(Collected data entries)
┌────────
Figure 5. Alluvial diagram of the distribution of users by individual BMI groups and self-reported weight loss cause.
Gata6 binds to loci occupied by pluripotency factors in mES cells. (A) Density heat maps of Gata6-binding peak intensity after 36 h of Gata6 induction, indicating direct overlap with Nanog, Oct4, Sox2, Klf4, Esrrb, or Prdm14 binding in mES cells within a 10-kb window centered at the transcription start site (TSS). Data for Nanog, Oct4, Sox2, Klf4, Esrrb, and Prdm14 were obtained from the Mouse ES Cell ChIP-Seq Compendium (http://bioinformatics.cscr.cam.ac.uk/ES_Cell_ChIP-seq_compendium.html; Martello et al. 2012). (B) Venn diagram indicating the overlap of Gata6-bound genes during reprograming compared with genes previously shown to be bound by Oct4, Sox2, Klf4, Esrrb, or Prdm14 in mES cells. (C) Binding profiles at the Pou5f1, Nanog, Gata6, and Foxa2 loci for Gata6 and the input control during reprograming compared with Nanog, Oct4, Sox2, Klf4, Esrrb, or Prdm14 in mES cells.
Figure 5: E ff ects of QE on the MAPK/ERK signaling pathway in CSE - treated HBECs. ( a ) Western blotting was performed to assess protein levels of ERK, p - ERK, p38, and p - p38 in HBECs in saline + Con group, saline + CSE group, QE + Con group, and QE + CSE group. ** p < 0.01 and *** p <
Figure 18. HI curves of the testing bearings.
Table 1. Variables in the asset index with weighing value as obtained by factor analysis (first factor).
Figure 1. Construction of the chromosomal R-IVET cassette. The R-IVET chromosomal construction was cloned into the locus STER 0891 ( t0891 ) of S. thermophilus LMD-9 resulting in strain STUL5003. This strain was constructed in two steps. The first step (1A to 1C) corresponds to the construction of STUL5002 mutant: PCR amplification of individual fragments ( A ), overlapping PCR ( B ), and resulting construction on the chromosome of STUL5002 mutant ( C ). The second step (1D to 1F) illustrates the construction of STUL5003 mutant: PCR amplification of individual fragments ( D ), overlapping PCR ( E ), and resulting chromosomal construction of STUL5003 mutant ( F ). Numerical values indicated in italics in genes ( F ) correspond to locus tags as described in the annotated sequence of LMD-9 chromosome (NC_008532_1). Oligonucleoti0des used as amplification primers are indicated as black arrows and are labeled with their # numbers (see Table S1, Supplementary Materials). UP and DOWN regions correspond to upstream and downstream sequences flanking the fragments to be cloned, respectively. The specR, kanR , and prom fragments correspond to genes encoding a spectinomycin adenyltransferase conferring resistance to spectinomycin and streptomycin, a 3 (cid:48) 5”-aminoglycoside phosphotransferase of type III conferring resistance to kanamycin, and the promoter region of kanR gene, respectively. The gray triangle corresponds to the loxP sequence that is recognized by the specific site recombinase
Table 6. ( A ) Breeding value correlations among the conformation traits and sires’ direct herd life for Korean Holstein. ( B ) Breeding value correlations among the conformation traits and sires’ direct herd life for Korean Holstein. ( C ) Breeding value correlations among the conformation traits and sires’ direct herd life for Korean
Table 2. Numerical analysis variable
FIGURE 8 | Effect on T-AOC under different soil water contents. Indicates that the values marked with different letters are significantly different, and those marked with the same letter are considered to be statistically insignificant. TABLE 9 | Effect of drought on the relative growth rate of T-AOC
└────────
◆ TASK GOAL:
If a line of the entries holds the word "analysis", copy it out.

◆ EXERCISE SOLUTION:
Table 1. Variables in the asset index with weighing value as obtained by factor analysis (first factor).
Table 2. Numerical analysis variable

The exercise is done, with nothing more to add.